Convolution and Correlation Similarity and Differences
We can also compare and contrast "convolution" and "correlation" for real waveforms as typically presented for further clues as to a logical choice for the sign:
Cross-Correlation function:
$$r(\tau) = \int_{t=-\infty}^{\infty}f(t)g(\tau+t)dt$$
Convolution:
$$c(t) = \int_{\tau=-\infty}^{\infty}f(\tau)g(t-\tau)d\tau$$
By swapping the variables of $t$ and $\tau$ in correlation, the key difference between the two and the importance of the sign in the relationship between the two becomes clearer:
Cross-Correlation Function:
$$r(t) = \int_{\tau=-\infty}^{\infty}f(\tau)g(\tau+t)d\tau$$
Convolution:
$$c(t) = \int_{\tau=-\infty}^{\infty}f(\tau)g(-\tau+t)d\tau$$
In the cross-correlation function, our objective is to find the similarity between the two waveforms versus a time delay and this is accomplished by having the two waveforms in the same time direction (here $f(\tau)$ and $g(\tau)$, where for each possible time delay $t$ we compute the correlation as a "sum of products" (or as done here in continuous time, multiply and integrate).
With convolution, and for the purposes where we would use it, we must time reverse one of the waveforms first, (here we see that with $f(\tau)$ and $g(-\tau)$ and then we can proceed in similar fashion as we did with correlation where we shift $t$ and then compute the "sum of products".
So in both cases, as $t$ increases in the positive direction such as in $r(t)$, so too does it increase in a positive direction within each function.
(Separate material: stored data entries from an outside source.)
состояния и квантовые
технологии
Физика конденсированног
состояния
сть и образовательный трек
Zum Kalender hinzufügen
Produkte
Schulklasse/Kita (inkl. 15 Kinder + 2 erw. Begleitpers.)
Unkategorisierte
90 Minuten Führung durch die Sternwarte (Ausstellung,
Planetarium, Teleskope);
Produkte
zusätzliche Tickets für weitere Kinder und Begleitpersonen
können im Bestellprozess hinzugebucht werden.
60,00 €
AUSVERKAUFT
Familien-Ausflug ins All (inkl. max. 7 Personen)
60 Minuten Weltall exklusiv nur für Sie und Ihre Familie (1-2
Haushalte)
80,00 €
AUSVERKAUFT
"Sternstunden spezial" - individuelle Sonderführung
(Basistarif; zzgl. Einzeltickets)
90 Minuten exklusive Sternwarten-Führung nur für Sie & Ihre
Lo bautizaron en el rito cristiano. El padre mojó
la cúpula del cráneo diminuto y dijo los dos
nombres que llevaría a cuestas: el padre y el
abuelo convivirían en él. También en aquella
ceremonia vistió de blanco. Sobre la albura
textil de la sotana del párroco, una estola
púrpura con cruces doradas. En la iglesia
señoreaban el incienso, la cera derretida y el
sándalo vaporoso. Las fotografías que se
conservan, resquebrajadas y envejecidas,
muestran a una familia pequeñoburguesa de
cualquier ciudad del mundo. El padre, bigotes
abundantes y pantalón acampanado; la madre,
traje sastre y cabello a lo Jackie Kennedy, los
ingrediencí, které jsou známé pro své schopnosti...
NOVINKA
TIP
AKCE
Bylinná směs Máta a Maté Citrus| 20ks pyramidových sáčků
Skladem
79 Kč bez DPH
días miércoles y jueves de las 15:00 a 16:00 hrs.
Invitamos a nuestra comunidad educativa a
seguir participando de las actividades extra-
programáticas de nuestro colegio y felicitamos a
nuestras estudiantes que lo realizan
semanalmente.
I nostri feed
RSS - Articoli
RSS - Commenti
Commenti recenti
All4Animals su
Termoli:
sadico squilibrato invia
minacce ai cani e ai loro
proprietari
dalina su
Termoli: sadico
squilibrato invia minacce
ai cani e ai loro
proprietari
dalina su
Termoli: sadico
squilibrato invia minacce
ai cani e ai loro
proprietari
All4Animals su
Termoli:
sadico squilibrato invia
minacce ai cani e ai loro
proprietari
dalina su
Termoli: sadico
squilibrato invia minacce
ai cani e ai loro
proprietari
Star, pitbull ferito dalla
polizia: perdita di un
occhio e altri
In either case we could certainly, and consistently between the two, have $t$ subtracted instead of added. This would serve to time-reverse the result (effectively $r(-t)$). So we could give (2) a name in that it is a time-reversed cross-correlation with $f(t)$ as our reference.
For purposes of correlation the time reversal is arbitrary but will define how we interpret the result in terms of what means lagging or leading between the two waveforms. However for convolution the sign as done is consistent with the temporal result of a linear system given the convolution of the input waveform with the impulse response.
Conclusion:
It is all just a matter of convention and proper interpretation given the function as defined. However specific to the OP's question and curiosity; the autocorrelation function is appropriately signed if we consider $f(t)$ to be the template. This use is consistent with the general form for correlation and the Fourier Transform (which itself is a correlation to $e^{j\omega t}$. With review of the complete equation including complex waveforms, we get further justification for using $f(t)$ as the template in which case both the lag and the relative phase in the result will be consistent in sign.